Abduhl Wal-i-Musi, the lone pirate who surrendered to the U.S. Navy after holding an American container ship captain hostage, arrived in New York last night. The Daily News reports that he "look[ed] young, gaunt and clueless about the federal charges he faces"—he will be arraigned this morning in federal court.
Wal-i-Musi was one of four pirates who tried to hijack the Maersk Alabama in the Horn of Africa. The ship's crew members were able to take back the ship, but the pirates, armed with machine guns, took Captain Richard Phillips as a hostage. Shortly Wal-i-Musi agreed to be taken to a Naval destroyer monitoring the pirates' boat, Navy Seals killed the remaining pirates and rescued Phillips. According to the Post (which calls him the "JOLLY ROGER" because he smiled at one point for photographers, sources say that the "kidnapping and other charges [he faces carry] a maximum of life in prison."

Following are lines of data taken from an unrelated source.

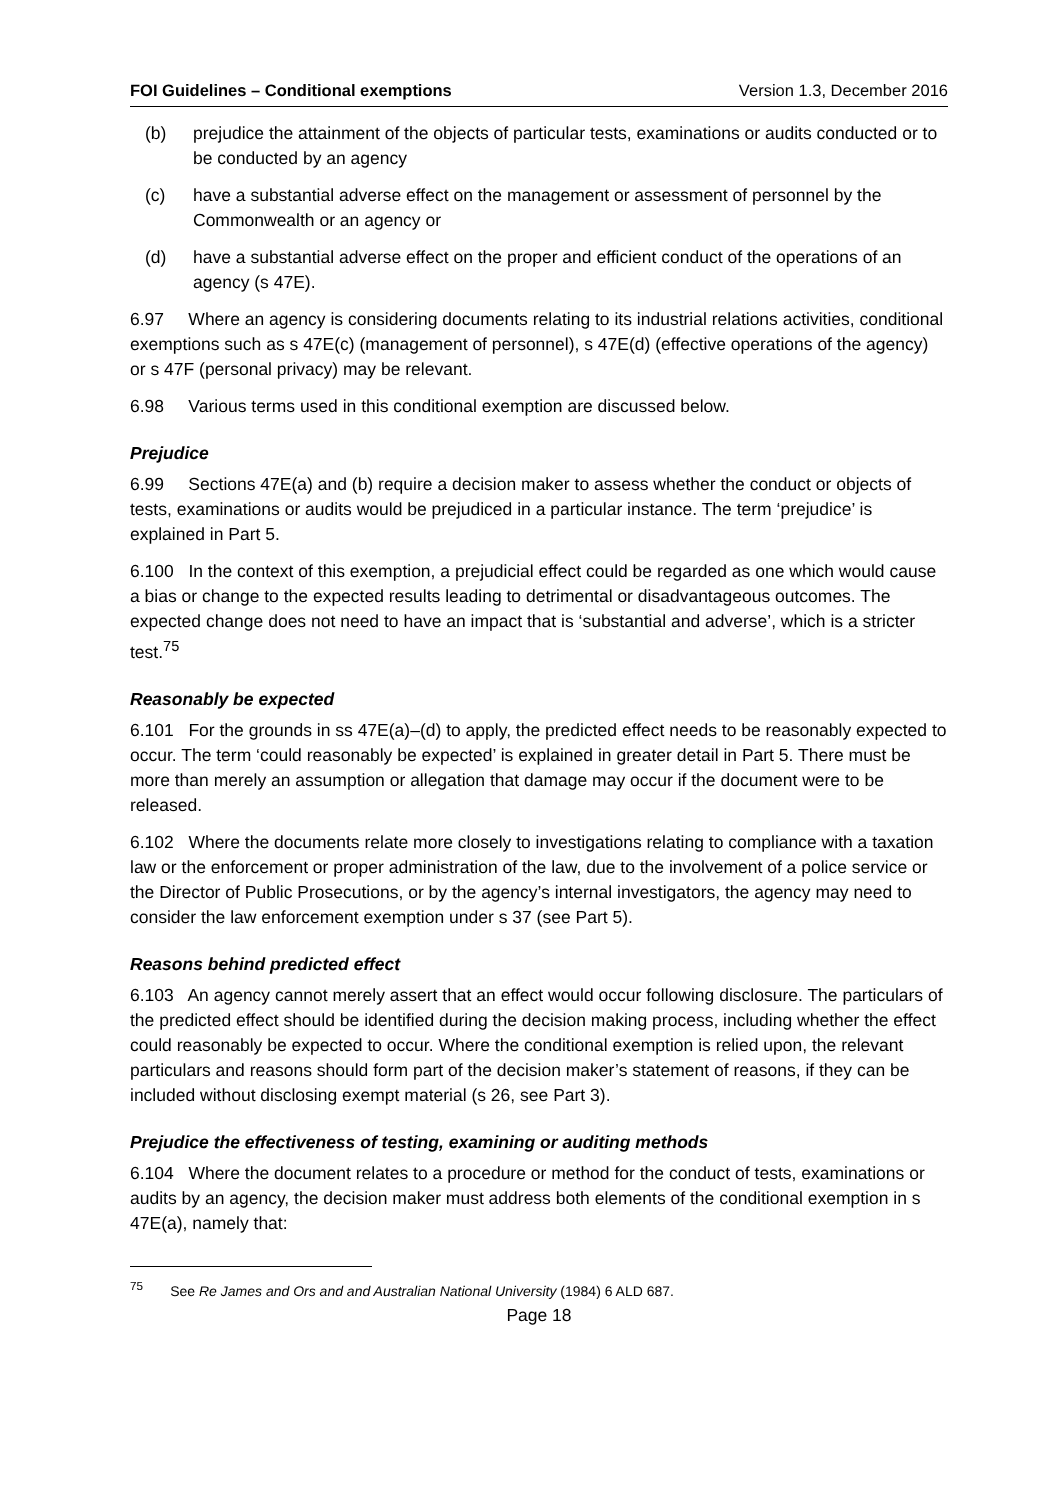FOI Guidelines – Conditional exemptions Version 1.3, December 2016
(b) prejudice the attainment of the objects of particular tests, examinations or audits conducted or to be conducted by an agency
(c) have a substantial adverse effect on the management or assessment of personnel by the Commonwealth or an agency or
(d) have a substantial adverse effect on the proper and efficient conduct of the operations of an agency (s 47E).
6.97 Where an agency is considering documents relating to its industrial relations activities, conditional exemptions such as s 47E(c) (management of personnel), s 47E(d) (effective operations of the agency) or s 47F (personal privacy) may be relevant.
6.98 Various terms used in this conditional exemption are discussed below.
Prejudice
6.99 Sections 47E(a) and (b) require a decision maker to assess whether the conduct or objects of tests, examinations or audits would be prejudiced in a particular instance. The term ‘prejudice’ is explained in Part 5.
6.100 In the context of this exemption, a prejudicial effect could be regarded as one which would cause a bias or change to the expected results leading to detrimental or disadvantageous outcomes. The expected change does not need to have an impact that is ‘substantial and adverse’, which is a stricter test.<sup>75</sup>
Reasonably be expected
6.101 For the grounds in ss 47E(a)–(d) to apply, the predicted effect needs to be reasonably expected to occur. The term ‘could reasonably be expected’ is explained in greater detail in Part 5. There must be more than merely an assumption or allegation that damage may occur if the document were to be released.
6.102 Where the documents relate more closely to investigations relating to compliance with a taxation law or the enforcement or proper administration of the law, due to the involvement of a police service or the Director of Public Prosecutions, or by the agency’s internal investigators, the agency may need to consider the law enforcement exemption under s 37 (see Part 5).
Reasons behind predicted effect
6.103 An agency cannot merely assert that an effect would occur following disclosure. The particulars of the predicted effect should be identified during the decision making process, including whether the effect could reasonably be expected to occur. Where the conditional exemption is relied upon, the relevant particulars and reasons should form part of the decision maker’s statement of reasons, if they can be included without disclosing exempt material (s 26, see Part 3).
Prejudice the effectiveness of testing, examining or auditing methods
6.104 Where the document relates to a procedure or method for the conduct of tests, examinations or audits by an agency, the decision maker must address both elements of the conditional exemption in s 47E(a), namely that:
<sup>75</sup> See Re James and Ors and and Australian National University (1984) 6 ALD 687.
Page 18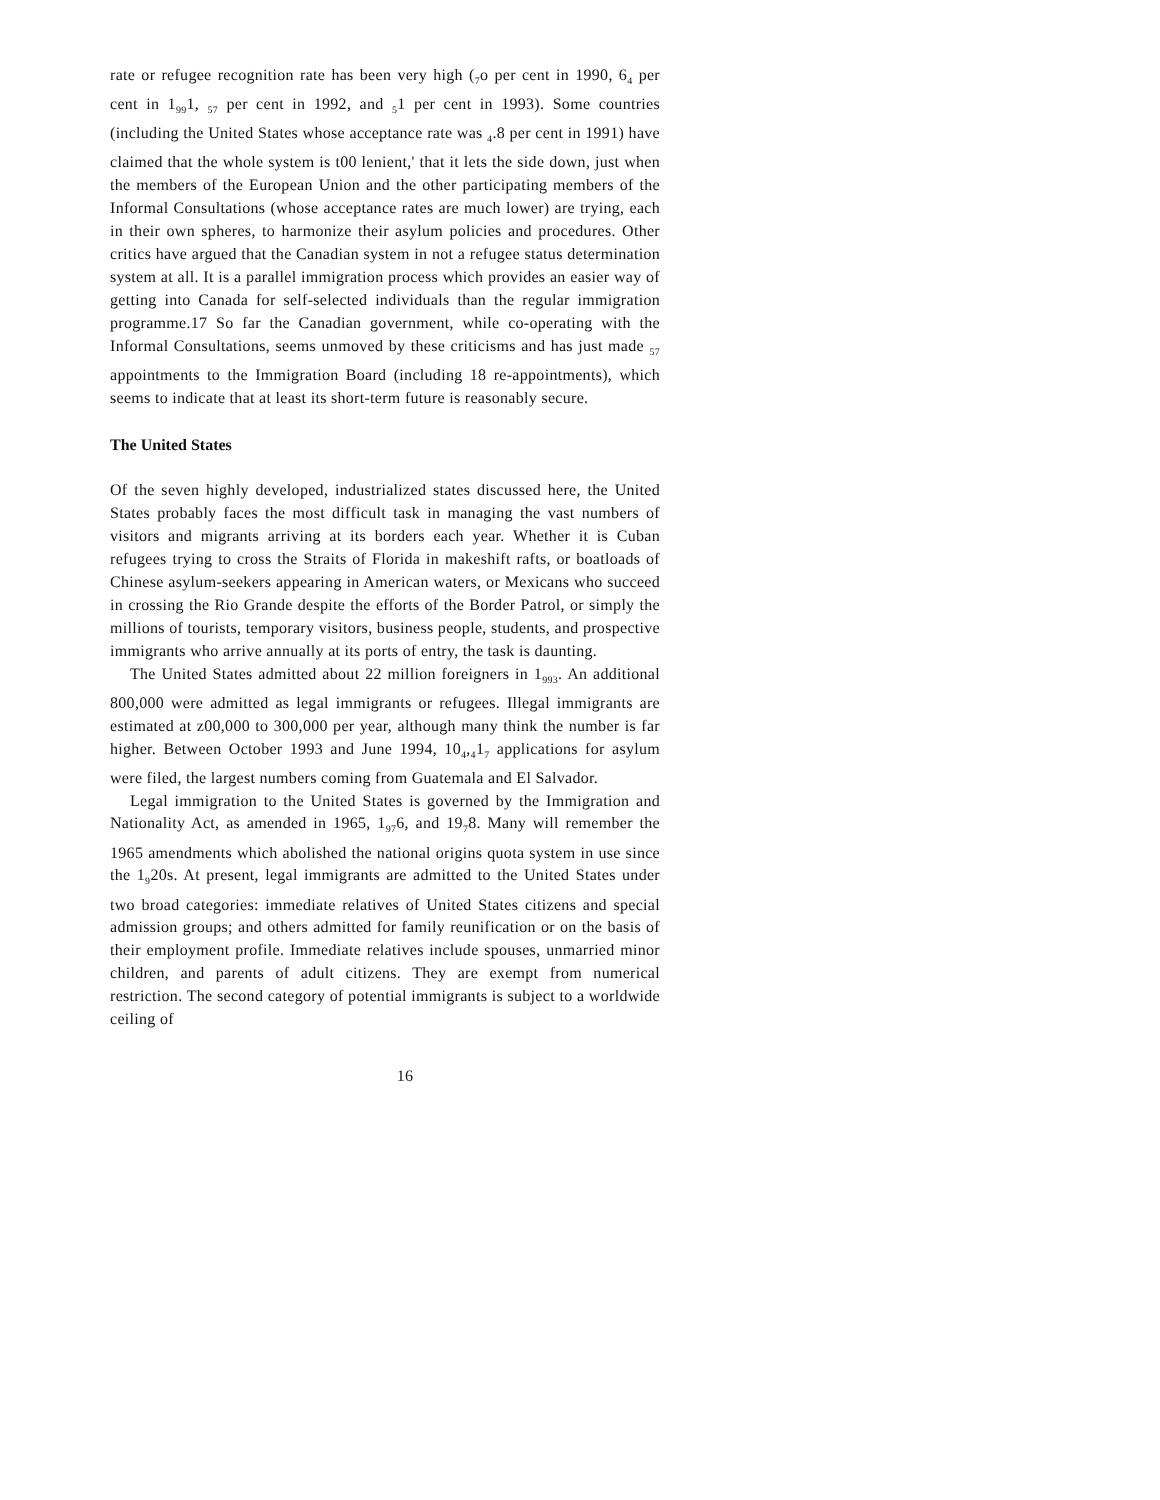rate or refugee recognition rate has been very high (<sub>7</sub>o per cent in 1990, 6<sub>4</sub> per cent in 1<sub>99</sub>1, <sub>57</sub> per cent in 1992, and <sub>5</sub>1 per cent in 1993). Some countries (including the United States whose acceptance rate was <sub>4</sub>.8 per cent in 1991) have claimed that the whole system is t00 lenient,' that it lets the side down, just when the members of the European Union and the other participating members of the Informal Consultations (whose acceptance rates are much lower) are trying, each in their own spheres, to harmonize their asylum policies and procedures. Other critics have argued that the Canadian system in not a refugee status determination system at all. It is a parallel immigration process which provides an easier way of getting into Canada for self-selected individuals than the regular immigration programme.17 So far the Canadian government, while co-operating with the Informal Consultations, seems unmoved by these criticisms and has just made <sub>57</sub> appointments to the Immigration Board (including 18 re-appointments), which seems to indicate that at least its short-term future is reasonably secure.
The United States
Of the seven highly developed, industrialized states discussed here, the United States probably faces the most difficult task in managing the vast numbers of visitors and migrants arriving at its borders each year. Whether it is Cuban refugees trying to cross the Straits of Florida in makeshift rafts, or boatloads of Chinese asylum-seekers appearing in American waters, or Mexicans who succeed in crossing the Rio Grande despite the efforts of the Border Patrol, or simply the millions of tourists, temporary visitors, business people, students, and prospective immigrants who arrive annually at its ports of entry, the task is daunting.
The United States admitted about 22 million foreigners in 1<sub>993</sub>. An additional 800,000 were admitted as legal immigrants or refugees. Illegal immigrants are estimated at z00,000 to 300,000 per year, although many think the number is far higher. Between October 1993 and June 1994, 10<sub>4</sub>,<sub>4</sub>1<sub>7</sub> applications for asylum were filed, the largest numbers coming from Guatemala and El Salvador.
Legal immigration to the United States is governed by the Immigration and Nationality Act, as amended in 1965, 1<sub>97</sub>6, and 19<sub>7</sub>8. Many will remember the 1965 amendments which abolished the national origins quota system in use since the 1<sub>9</sub>20s. At present, legal immigrants are admitted to the United States under two broad categories: immediate relatives of United States citizens and special admission groups; and others admitted for family reunification or on the basis of their employment profile. Immediate relatives include spouses, unmarried minor children, and parents of adult citizens. They are exempt from numerical restriction. The second category of potential immigrants is subject to a worldwide ceiling of
16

Musi's mother Adar Abdirahman Hassan, who says her son is only 16 though investigators say he is 18, told the AP that her son was drawn to piracy by "gangsters with money" and asked President Obama for help, "I appeal to President Obama to pardon my teenager; I request him to release my son or at least allow me to see him and be with him during the trial." The director of the Somali Justice Advocacy Center said the pirate's family had asked for help; Omar Jamal said, "What we have is a confused teenager, overnight thrown into the highest level of the criminal justice system in the United States out of a country where there's no law at all."
A Chicago lawyer (and Brooklyn Law grad) Michael Passman told the Daily News that it's been 100 years since the last piracy trial, adding Wal-i-Musi may have difficulties finding a lawyer, "Anyone who ever defended one of these cases has been dead for 100 years."